The results of the series' of experiments are shown in FIGS. 1a, 1b, and 1c. A significant reduction of allodynia was attained with 4.5 and 9 mg/kg tarenflurbil twice daily. S-flurbiprofen showed no significant effect. No testing of S-flurbiprofen doses in excess of 4.5 mg/kg twice daily was feasible due to the manifestation of gastrointestinal bleeding in some animals starting after approx. 1 week of treatment. Gabapentin used in neuropathies and here as a positive control showed no significant difference from tarenflurbil.

Example 2

In another series of experiments, animals having sustained nerve damage according to the SNI model were treated twice daily with intraperitoneal doses of 9 mg/kg body weight tarenflurbil or vehicle from the first postoperative day and for a period of two weeks. Both the mechanical dynamic allodynia (on the ipsilateral and on the contralateral side) and the cold allodynia (ipsilateral only) were measured by means of Frey's aesthesiometer and the cold plate at 10° C., respectively.

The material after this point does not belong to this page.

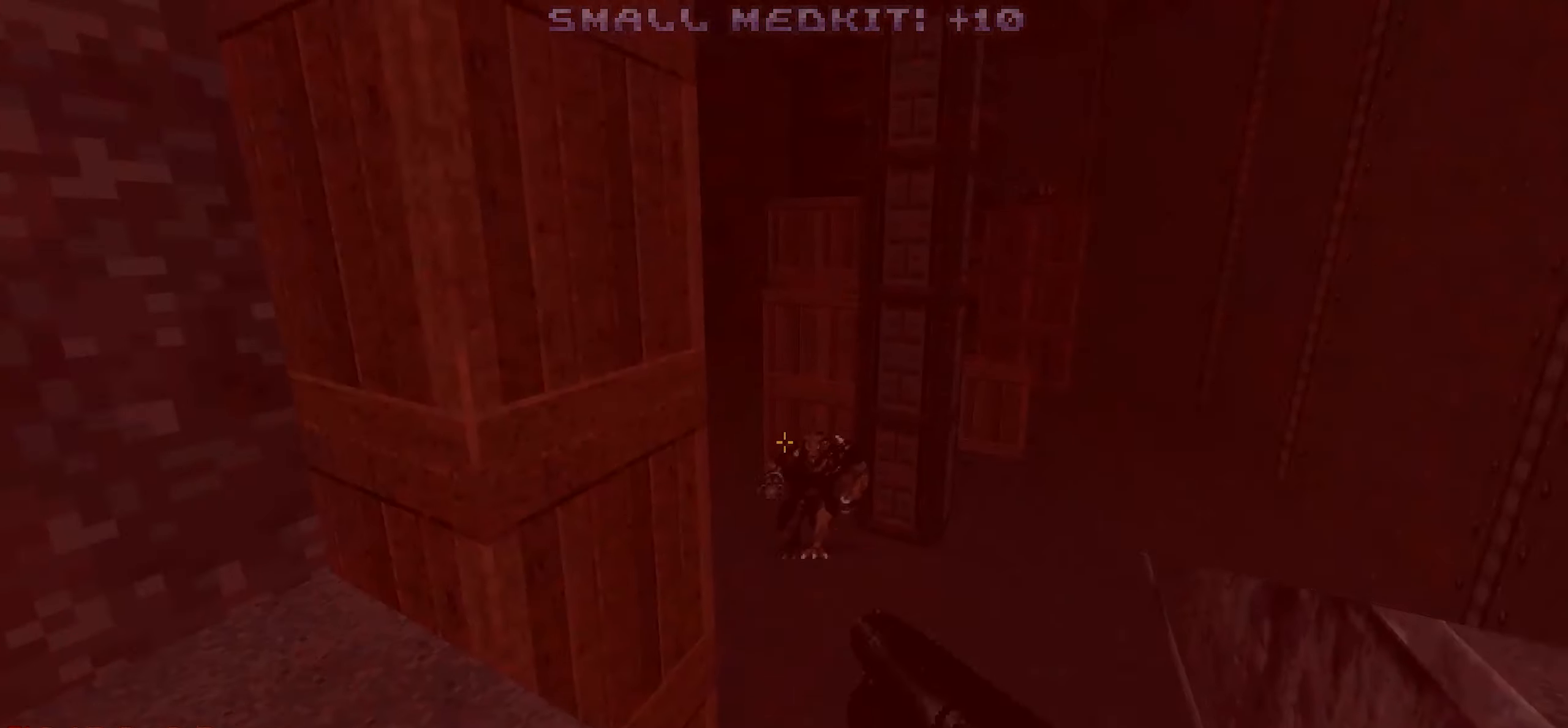
{"keys": [], "mouse": [], "events": [[17, "d", "up"], [150, "a", "down"], [217, "mouse_left", "up"], [267, "w", "down"], [300, "w", "up"], [484, "a", "up"]]}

The results of this series of experiments are summarized in FIG. 2. Tarenflurbil (RF9-ipsi) shows a significantly different effect from vehicle (vehicle-ipsi) on the ipsilateral side with regard to mechanical allodynia and cold allodynia during the entire treatment period of two weeks. On the contralateral side, there is no difference between tarenflurbil (RF9-contra) and vehicle (vehicle-contra). After completion of treatment, the pain-relieving effect decreases slowly in the group treated with tarenflurbil and reaches the pain intensity of the vehicle group eight days after the end of treatment.

Example 3

For qualification of the series' of experiments mentioned above, a single dose of 9 mg/kg body weight tarenflurbil (RF9) or vehicle (vehicle) was applied intraperitoneally in another series of experiments on rats that had not sustained damage and the mechanical allodynia and the heat sensitivity were measured for up to 6 hours after the application using Frey's aesthesiometer and the Hargreaves model, respectively. The results shown in FIG. 3 evidence no significant differences between the groups treated with tarenflurbil versus vehicle. This means that the effects measured for tarenflurbil in Examples 1 and 2 are exclusively related to the effect in pain-associated neuropathies.